Bob Kersee, husband and coach, nodded from the sidelines. There would be no fifth trip to the Olympics for his wife, no addition to the collection of six medals. At 38 she was putting the final punctuation mark on an epic poem of a career.

So she disappears into the tranquillity of retirement, having come sixth in a competition she needed to comes first, second or third in. If there was regret wrapped up in the losing, there was consolation too. Jackie Joyner-Kersee's hours in the Sacramento sun were one long love affair with her public.

"I was taking more jumps than I could afford to out there," she said, "but I've never experienced a track crowd like that in America."

Her hamstring began to complain after she took her fourth jump, and by then she hadn't pushed herself beyond the 22-foot mark. A sense of the inevitable set in.

In the end she fouled out on her sixth and final attempt but not before the world around her had stopped what it was doing in an attempt to will her to Sydney.

From Marion Jones, who overcame two fouls to win the competition on her fifth jump, there was nothing but the respect and admiration she has always carried for her hero.

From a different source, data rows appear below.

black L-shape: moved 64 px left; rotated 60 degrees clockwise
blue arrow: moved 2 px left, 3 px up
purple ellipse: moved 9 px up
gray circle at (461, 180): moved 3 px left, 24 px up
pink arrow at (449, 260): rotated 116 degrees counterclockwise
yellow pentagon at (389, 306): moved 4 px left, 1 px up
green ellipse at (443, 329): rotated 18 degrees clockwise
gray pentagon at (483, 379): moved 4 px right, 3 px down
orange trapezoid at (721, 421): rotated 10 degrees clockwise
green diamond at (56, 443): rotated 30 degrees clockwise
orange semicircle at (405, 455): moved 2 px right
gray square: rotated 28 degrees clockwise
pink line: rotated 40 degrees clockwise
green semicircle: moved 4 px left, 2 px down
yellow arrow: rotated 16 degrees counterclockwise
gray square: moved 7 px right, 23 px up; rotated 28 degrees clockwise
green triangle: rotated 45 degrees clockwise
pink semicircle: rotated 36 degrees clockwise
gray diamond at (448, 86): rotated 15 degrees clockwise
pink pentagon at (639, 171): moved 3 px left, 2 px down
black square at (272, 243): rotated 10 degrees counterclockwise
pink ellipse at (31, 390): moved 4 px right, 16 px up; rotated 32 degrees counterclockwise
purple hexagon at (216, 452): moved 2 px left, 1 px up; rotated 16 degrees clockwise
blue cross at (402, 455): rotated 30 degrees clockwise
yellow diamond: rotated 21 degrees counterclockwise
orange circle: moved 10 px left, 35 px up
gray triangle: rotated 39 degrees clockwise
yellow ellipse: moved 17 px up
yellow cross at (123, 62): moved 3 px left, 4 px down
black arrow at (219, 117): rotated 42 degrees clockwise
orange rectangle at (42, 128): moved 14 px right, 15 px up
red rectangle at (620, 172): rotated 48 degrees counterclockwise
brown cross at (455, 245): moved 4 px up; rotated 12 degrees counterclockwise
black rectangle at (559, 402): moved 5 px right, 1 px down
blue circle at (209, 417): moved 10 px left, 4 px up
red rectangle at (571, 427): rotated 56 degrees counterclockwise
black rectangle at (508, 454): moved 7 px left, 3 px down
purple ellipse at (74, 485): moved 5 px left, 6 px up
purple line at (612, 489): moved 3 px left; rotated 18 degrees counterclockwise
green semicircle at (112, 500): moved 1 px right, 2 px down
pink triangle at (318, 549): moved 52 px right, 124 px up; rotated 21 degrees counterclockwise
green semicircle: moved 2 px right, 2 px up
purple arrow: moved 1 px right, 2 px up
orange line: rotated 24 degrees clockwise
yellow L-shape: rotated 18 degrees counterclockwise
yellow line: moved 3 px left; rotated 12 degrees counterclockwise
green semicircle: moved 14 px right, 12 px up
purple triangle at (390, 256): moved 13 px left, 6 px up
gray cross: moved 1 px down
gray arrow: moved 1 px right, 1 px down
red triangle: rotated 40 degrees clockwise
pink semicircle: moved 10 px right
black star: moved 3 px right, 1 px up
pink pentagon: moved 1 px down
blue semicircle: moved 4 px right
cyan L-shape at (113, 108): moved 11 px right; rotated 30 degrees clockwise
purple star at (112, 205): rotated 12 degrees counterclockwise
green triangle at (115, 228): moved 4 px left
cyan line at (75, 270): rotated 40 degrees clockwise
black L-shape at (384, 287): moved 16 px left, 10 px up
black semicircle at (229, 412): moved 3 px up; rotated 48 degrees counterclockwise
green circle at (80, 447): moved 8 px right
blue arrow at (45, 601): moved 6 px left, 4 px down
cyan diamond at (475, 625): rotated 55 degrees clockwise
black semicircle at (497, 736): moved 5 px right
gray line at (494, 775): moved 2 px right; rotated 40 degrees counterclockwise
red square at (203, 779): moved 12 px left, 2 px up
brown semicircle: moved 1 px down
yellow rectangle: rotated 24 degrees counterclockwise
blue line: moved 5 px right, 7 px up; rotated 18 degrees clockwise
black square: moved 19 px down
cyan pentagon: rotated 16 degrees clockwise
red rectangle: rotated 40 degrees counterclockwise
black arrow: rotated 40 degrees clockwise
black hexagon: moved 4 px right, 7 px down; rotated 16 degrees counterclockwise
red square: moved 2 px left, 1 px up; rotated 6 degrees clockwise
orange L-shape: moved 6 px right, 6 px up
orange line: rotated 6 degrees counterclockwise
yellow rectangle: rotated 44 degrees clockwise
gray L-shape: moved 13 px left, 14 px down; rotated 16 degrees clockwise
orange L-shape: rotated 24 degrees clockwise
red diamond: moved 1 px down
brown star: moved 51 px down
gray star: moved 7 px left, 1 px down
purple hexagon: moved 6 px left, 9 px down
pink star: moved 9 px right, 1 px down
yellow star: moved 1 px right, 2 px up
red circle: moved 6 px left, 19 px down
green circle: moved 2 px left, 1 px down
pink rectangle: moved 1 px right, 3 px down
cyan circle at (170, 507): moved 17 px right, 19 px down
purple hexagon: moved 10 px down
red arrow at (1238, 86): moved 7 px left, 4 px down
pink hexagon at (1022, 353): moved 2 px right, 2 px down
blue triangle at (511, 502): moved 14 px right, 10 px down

"You know," she said, "when Jackie was on the runway for the last time out there, it all stood still. All of the jumpers, all of the fans stood still while she was on the runway.

"You watch her all the time just to make sure you don't miss something magical or historical. To most of us she will always be the greatest."

And with a sense of timing that many thought had deserted her out on the runway, Jackie Joyner-Kersee rose and said goodbye.

"It's time for me to go back to what I was doing, before I came here. The others deserve to go. I deserve to go home."